NNlib.jl
NNlib.jl copied to clipboard
`relu` propagates NaN on CPU but not on GPU
edit: see https://github.com/FluxML/NNlib.jl/issues/509, this is due to the relu
, not really the BatchNorm
julia> using Flux
julia> layer = BatchNorm(32, relu)
BatchNorm(32, relu) # 64 parameters, plus 64 non-trainable
julia> layer(NaN32*zeros(Float32, (32,1)))
32×1 Matrix{Float32}:
NaN
NaN
NaN
NaN
NaN
NaN
NaN
⋮
NaN
NaN
NaN
NaN
NaN
NaN
julia> gpu(layer)(gpu(NaN32*zeros(Float32, (32,1))))
32×1 CuArray{Float32, 2, CUDA.Mem.DeviceBuffer}:
0.0
0.0
0.0
0.0
0.0
0.0
0.0
⋮
0.0
0.0
0.0
0.0
0.0
0.0
edit: just saw I'm on Flux v0.12.10 so maybe this is outdated
Can confirm the same behaviour on Flux v0.13.6 on the GPU
Just wanted to add that the if no activation function is used, you get NaNs
as expected.
gpu(BatchNorm(32))(gpu(NaN32*zeros(Float32, (32,1))))

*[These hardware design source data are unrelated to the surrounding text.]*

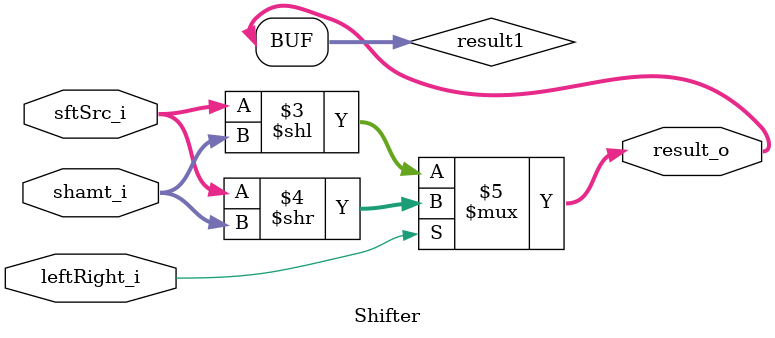
<source format=v>
module Shifter (
    result_o,
    leftRight_i,
    shamt_i,
    sftSrc_i
);

  //I/O ports
  output [32-1:0] result_o;

  input leftRight_i;
  input [32-1:0] shamt_i;
  input [32-1:0] sftSrc_i;

  //Internal Signals
  wire [32-1:0] result_o;

  //Main function
  reg [32-1:0] result1;
  /*your code here*/
  always@(leftRight_i or sftSrc_i or shamt_i)
  begin
    result1 <= (leftRight_i == 1'b0) ? sftSrc_i << shamt_i : sftSrc_i >> shamt_i;
  end
  assign result_o = result1;
endmodule

</source>
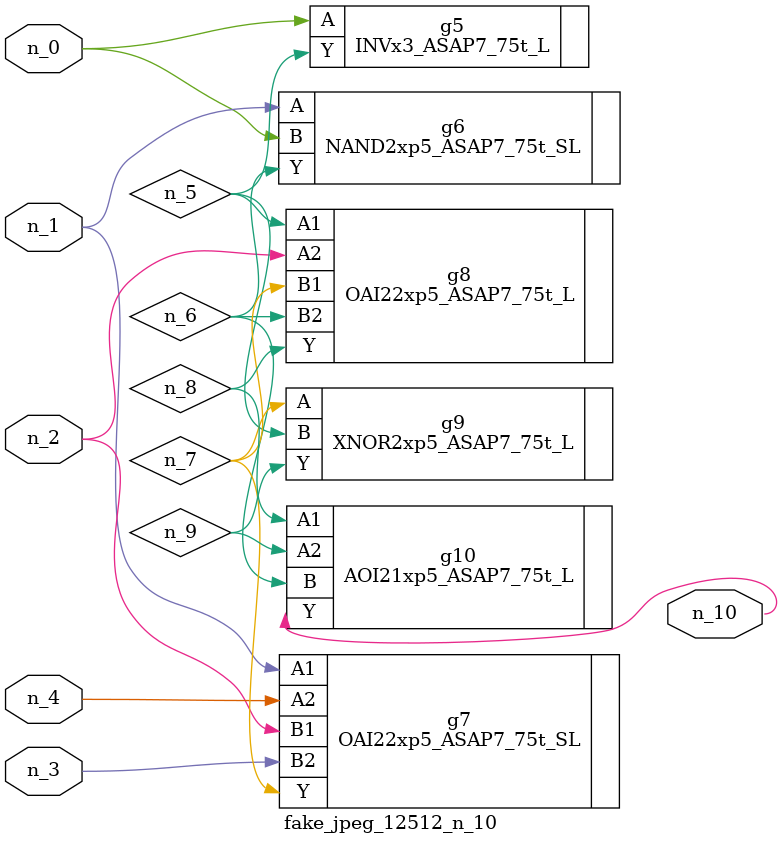
<source format=v>
module fake_jpeg_12512_n_10 (n_3, n_2, n_1, n_0, n_4, n_10);

input n_3;
input n_2;
input n_1;
input n_0;
input n_4;

output n_10;

wire n_8;
wire n_9;
wire n_6;
wire n_5;
wire n_7;

INVx3_ASAP7_75t_L g5 ( 
.A(n_0),
.Y(n_5)
);

NAND2xp5_ASAP7_75t_SL g6 ( 
.A(n_1),
.B(n_0),
.Y(n_6)
);

OAI22xp5_ASAP7_75t_SL g7 ( 
.A1(n_1),
.A2(n_4),
.B1(n_2),
.B2(n_3),
.Y(n_7)
);

OAI22xp5_ASAP7_75t_L g8 ( 
.A1(n_5),
.A2(n_2),
.B1(n_7),
.B2(n_6),
.Y(n_8)
);

AOI21xp5_ASAP7_75t_L g10 ( 
.A1(n_8),
.A2(n_9),
.B(n_6),
.Y(n_10)
);

XNOR2xp5_ASAP7_75t_L g9 ( 
.A(n_7),
.B(n_5),
.Y(n_9)
);


endmodule
</source>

32×1 CuArray{Float32, 2, CUDA.Mem.DeviceBuffer}:
NaN
NaN
NaN
NaN
NaN
NaN
NaN
NaN
NaN
NaN
NaN
NaN
NaN
NaN
NaN
NaN
NaN
NaN
NaN
NaN
NaN
NaN
NaN
NaN
NaN
NaN
NaN
NaN
NaN
NaN
NaN
NaN
julia> relu.([NaN32 NaN32])
1x2 Matrix{Float32}:
NaN NaN
julia> relu.(gpu([NaN NaN]))
1x2 CuArray{Float32, 2, CUDA.Mem.DeviceBuffer}:
0.0 0.0
Probably this is the cuplprit: https://github.com/FluxML/NNlibCUDA.jl/blob/838699761a67572417e84ae78f1398b6860ec585/src/cudnn/activations.jl#L14
julia> using NNlib, CUDA
julia> relu.([NaN32 NaN32])
1×2 Matrix{Float32}:
NaN NaN
julia> relu.(cu([NaN32 NaN32]))
1×2 CuArray{Float32, 2, CUDA.Mem.DeviceBuffer}:
NaN NaN
julia> sigmoid.(cu([NaN32 NaN32]))
1×2 CuArray{Float32, 2, CUDA.Mem.DeviceBuffer}:
NaN NaN
julia> tanh.(cu([NaN32 NaN32]))
1×2 CuArray{Float32, 2, CUDA.Mem.DeviceBuffer}:
NaN NaN
julia> using NNlibCUDA
julia> relu.(cu([NaN32 NaN32])) # failure
1×2 CuArray{Float32, 2, CUDA.Mem.DeviceBuffer}:
0.0 0.0
julia> relu.(cu([NaN32 NaN32]).+1) # only happens when broadcasting directly on an array
1×2 CuArray{Float32, 2, CUDA.Mem.DeviceBuffer}:
NaN NaN
julia> sigmoid.(cu([NaN32 NaN32])) # similar rule for other functions doesn't hurt
1×2 CuArray{Float32, 2, CUDA.Mem.DeviceBuffer}:
NaN NaN
julia> tanh.(cu([NaN32 NaN32]))
1×2 CuArray{Float32, 2, CUDA.Mem.DeviceBuffer}:
NaN NaN
Following that trail, I get to https://github.com/JuliaGPU/CUDA.jl/blob/0c5bd736f91877c3dfac1d08af3448bd08733d00/lib/cudnn/activation.jl#L32 (upstream docs: https://docs.nvidia.com/deeplearning/cudnn/api/index.html#cudnnNanPropagation_t) where it looks like the default is to not propagate NaNs. Do we want to use another option for Flux? I don't really know the pros and cons of NaN propagation on the gpu but naively to me it seems better if gpu behavior matches cpu.
Is that path noticeably faster than using CUDA.jl's default broadcast? If not, perhaps we should drop it completely.
To be clear, I don't have a GPU to test this on. If someone wouldn't mind doing that and reporting back, we can proceed :)
Bumping this since it came up again in the issue transfer. The offer is open for anyone to do the benchmarking required. If we're close enough to cuDNN here, those custom overloads can just be deleted.